My XML looks like this...
<?xml version="1.0" encoding="UTF-8"?>
<Stops>
<Stop>
<Sequence>1</Sequence>
<Address>
<Street>123 main st</Street>
<City>Toronto</City>
<Postal_Code>L1G4F4</Postal_Code>
</Address>
</Stop>
<Stop>
<Sequence>3</Sequence>
<Address>
<Street>1441 First st</Street>
<City>Toronto</City>
<Postal_Code>L1G4F4</Postal_Code>
</Address>
</Stop>
<Stop>
<Sequence>2</Sequence>
<Address>
<Street>467 Center st</Street>
<City>Vancouver</City>
<Postal_Code>L9V4A1</Postal_Code>
</Address>
</Stop>
</Stops>
My xslfo code looks like...
<fo:table>
<fo:table-column column-width="proportional-column-width(50)" column-number="1"/>
<fo:table-column column-width="proportional-column-width(50)" column-number="2"/>
<fo:table-body>
<xsl:call-template name="sort-stops"/>
</fo:table-body>
</fo:table>
With...
<xslt:template select="Stops" name="sort-stops">
<xsl:sort slect="stop/sequence"/>
<xsl:for-each select="stop">
<fo:table-row>
<fo:table-cell>
<fo:block>
<xsl:value-of select="sequence"/>
</fo:block>
</fo:table-cell>
</fo:table-row>
</xsl:for-each>
</xslt:template>
There is obviously something wrong with my approach to this, but I have no idea where to go from here anymore.
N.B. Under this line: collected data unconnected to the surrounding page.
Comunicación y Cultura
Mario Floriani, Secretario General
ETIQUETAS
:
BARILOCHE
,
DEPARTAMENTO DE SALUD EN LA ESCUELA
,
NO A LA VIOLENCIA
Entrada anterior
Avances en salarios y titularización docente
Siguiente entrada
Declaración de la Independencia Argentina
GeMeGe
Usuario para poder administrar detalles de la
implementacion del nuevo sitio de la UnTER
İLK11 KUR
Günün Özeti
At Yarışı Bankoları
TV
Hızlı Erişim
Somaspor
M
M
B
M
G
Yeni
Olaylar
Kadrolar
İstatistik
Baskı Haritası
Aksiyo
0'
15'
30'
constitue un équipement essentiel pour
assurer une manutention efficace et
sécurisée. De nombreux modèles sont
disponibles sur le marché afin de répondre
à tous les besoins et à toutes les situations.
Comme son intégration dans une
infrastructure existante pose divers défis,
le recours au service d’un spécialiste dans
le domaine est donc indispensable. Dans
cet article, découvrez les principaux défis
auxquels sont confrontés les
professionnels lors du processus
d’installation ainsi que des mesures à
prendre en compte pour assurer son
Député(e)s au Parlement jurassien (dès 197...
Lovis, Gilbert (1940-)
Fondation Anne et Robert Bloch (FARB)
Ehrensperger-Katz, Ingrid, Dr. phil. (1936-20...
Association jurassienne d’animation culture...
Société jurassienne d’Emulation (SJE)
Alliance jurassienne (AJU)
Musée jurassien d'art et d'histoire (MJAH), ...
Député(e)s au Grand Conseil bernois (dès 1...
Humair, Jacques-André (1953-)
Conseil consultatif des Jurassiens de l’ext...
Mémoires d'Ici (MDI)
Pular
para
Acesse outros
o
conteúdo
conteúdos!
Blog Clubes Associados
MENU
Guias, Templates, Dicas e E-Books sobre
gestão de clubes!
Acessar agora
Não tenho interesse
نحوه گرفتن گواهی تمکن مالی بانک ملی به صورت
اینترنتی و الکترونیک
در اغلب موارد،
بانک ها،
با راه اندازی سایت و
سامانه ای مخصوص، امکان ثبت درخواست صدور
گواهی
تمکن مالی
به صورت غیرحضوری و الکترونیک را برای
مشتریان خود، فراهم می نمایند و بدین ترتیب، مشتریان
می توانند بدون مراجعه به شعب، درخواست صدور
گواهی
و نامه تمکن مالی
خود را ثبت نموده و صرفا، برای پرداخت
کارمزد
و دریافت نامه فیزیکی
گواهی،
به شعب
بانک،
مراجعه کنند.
If I stick in simple code to insert a block in my sort-stops template definition, that will show up, but it really seems like the problem is in how I access the child nodes of my stop element. Can anyone please give me some direction as to how I can have the table rows sort the stops based on the sequence tag and genreate repeating rows in this order?
You didn't post your required output, but I am guessing you want to do something like this:
XSLT 1.0
<xsl:stylesheet version="1.0"
xmlns:xsl="http://www.w3.org/1999/XSL/Transform"
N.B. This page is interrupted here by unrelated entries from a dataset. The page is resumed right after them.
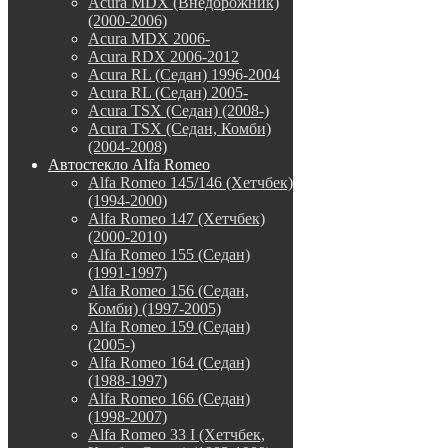
Acura MDX (Внедорожник)
(2000-2006)
Acura MDX 2006-
Acura RDX 2006-2012
Acura RL (Седан) 1996-2004
Acura RL (Седан) 2005-
Acura TSX (Седан) (2008-)
Acura TSX (Седан, Комби)
(2004-2008)
Автостекло Alfa Romeo
Alfa Romeo 145/146 (Хетчбек)
(1994-2000)
Alfa Romeo 147 (Хетчбек)
(2000-2010)
Alfa Romeo 155 (Седан)
(1991-1997)
Alfa Romeo 156 (Седан,
Комби) (1997-2005)
Alfa Romeo 159 (Седан)
(2005-)
Alfa Romeo 164 (Седан)
(1988-1997)
Alfa Romeo 166 (Седан)
(1998-2007)
Alfa Romeo 33 I (Хетчбек,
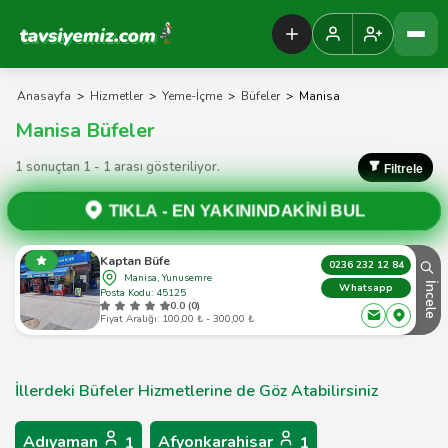
Tavsiyemiz Anasayfa
Anasayfa
>
Hizmetler
>
Yeme-İçme
>
Büfeler
>
Manisa
Manisa Büfeler
1 sonuçtan 1 - 1 arası gösteriliyor.
Filtrele
TIKLA -
EN YAKININDAKİNİ BUL
Kaptan Büfe
0236 232 12 84
Manisa, Yunusemre
İncele
Whatsapp
Posta Kodu: 45125
0.0 (0)
Fiyat Aralığı: 100,00 ₺ - 300,00 ₺
İllerdeki Büfeler Hizmetlerine de Göz Atabilirsiniz
Adıyaman
Afyonkarahisar
1
1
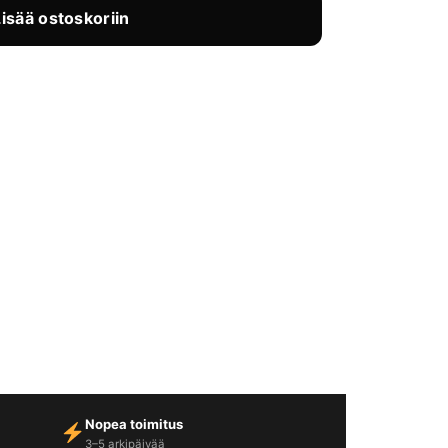
Lisää ostoskoriin
Nopea toimitus
3–5 arkipäivää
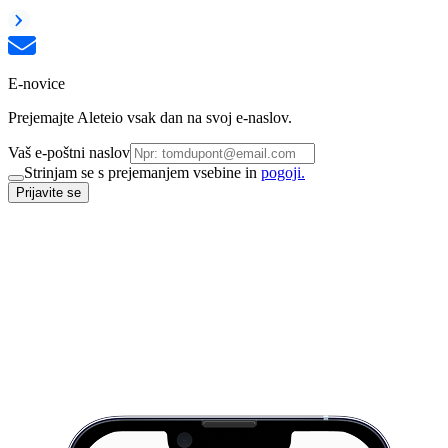
E-novice
Prejemajte Aleteio vsak dan na svoj e-naslov.
Vaš e-poštni naslov
Strinjam se s prejemanjem vsebine in
pogoji.
Prijavite se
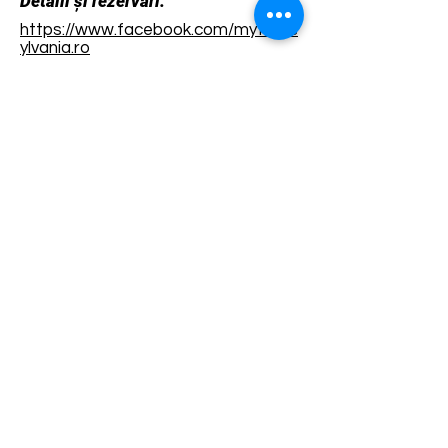
Detalii și rezervări:
https://www.facebook.com/mytrans
ylvania.ro
Termene și condiții
Dezvoltarea destinației de ecoturism Colinele
Transilvaniei este finanțată prin intermediul programului
„Green Entrepreneurship – Dezvoltarea Destinațiilor de
Ecoturism din România”, un program comun al
Romanian-American Foundation
și
Fundația pentru
Parteneriat
, susținut de
Asociația de Ecoturism din
România
.
Politica de Confidențialitate
Angajamentul de sustenabilitate
© 2024 de WPI și Colinele Transilvaniei.
Creat cu Wix.com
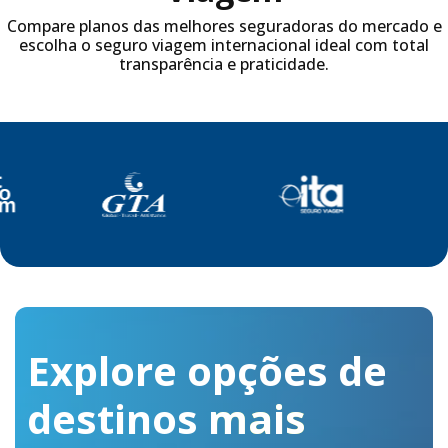
Compare planos das melhores seguradoras do mercado e
escolha o seguro viagem internacional ideal com total
transparência e praticidade.
Explore opções de
destinos
mais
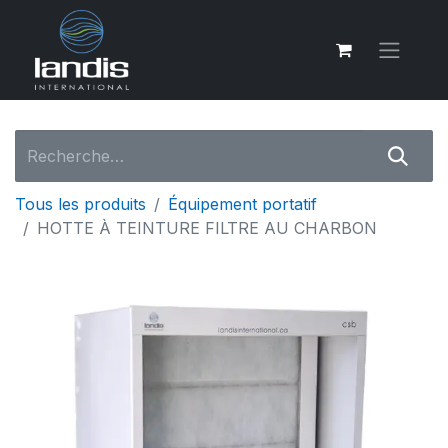
Tous les produits
Équipement portatif
HOTTE À TEINTURE FILTRE AU CHARBON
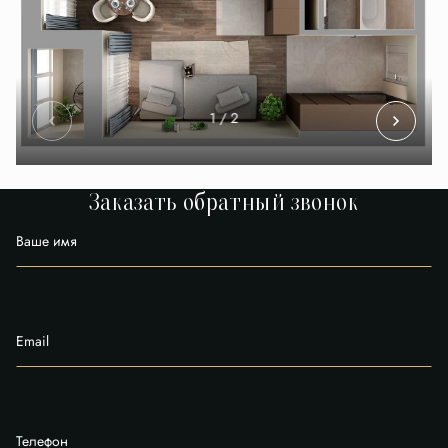
1
/ 2
Заказать обратный звонок
Ваше имя
Email
Телефон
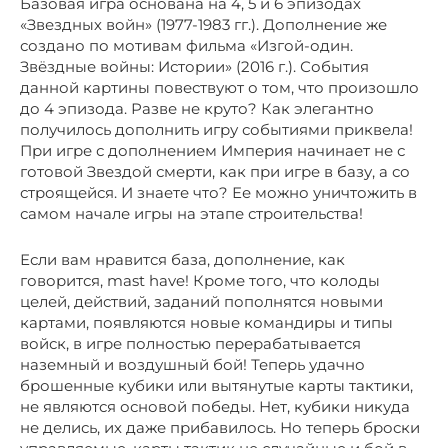
Базовая игра основана на 4, 5 и 6 эпизодах
«Звездных войн» (1977-1983 гг.). Дополнение же
создано по мотивам фильма «Изгой-один.
Звёздные войны: Истории» (2016 г.). События
данной картины повествуют о том, что произошло
до 4 эпизода. Разве не круто? Как элегантно
получилось дополнить игру событиями приквела!
При игре с дополнением Империя начинает не с
готовой Звездой смерти, как при игре в базу, а со
строящейся. И знаете что? Ее можно уничтожить в
самом начале игры на этапе строительства!
Если вам нравится база, дополнение, как
говорится, mast have! Кроме того, что колоды
целей, действий, заданий пополнятся новыми
картами, появляются новые командиры и типы
войск, в игре полностью перерабатывается
наземный и воздушный бой! Теперь удачно
брошенные кубики или вытянутые карты тактики,
не являются основой победы. Нет, кубики никуда
не делись, их даже прибавилось. Но теперь броски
xmlns:fo="http://www.w3.org/1999/XSL/Format">
<xsl:output method="xml" version="1.0" encoding="UTF-8" indent="yes"/>
<xsl:template match="/">
<fo:table>
<fo:table-column column-width="proportional-column-width(50)" column-number="1"/>
<fo:table-column column-width="proportional-column-width(50)" column-number="2"/>
<fo:table-body>
<xsl:apply-templates select="Stops/Stop">
<xsl:sort select="Sequence" data-type="number" order="ascending"/>
</xsl:apply-templates>
</fo:table-body>
</fo:table>
</xsl:template>
<xsl:template match="Stop">
<fo:table-row>
<fo:table-cell>
<fo:block>
<xsl:value-of select="Sequence"/>
</fo:block>
</fo:table-cell>
</fo:table-row>
</xsl:template>
</xsl:stylesheet>
which given your example input will produce:
<?xml version="1.0" encoding="UTF-8"?>
<fo:table xmlns:fo="http://www.w3.org/1999/XSL/Format">
<fo:table-column column-width="proportional-column-width(50)" column-number="1"/>
<fo:table-column column-width="proportional-column-width(50)" column-number="2"/>
<fo:table-body>
<fo:table-row>
<fo:table-cell>
<fo:block>1</fo:block>
</fo:table-cell>
</fo:table-row>
<fo:table-row>
<fo:table-cell>
<fo:block>2</fo:block>
</fo:table-cell>
</fo:table-row>
<fo:table-row>
<fo:table-cell>
<fo:block>3</fo:block>
</fo:table-cell>
</fo:table-row>
</fo:table-body>
</fo:table>
Note that XML is case-sensitive; select="sequence" does not select <Sequence>.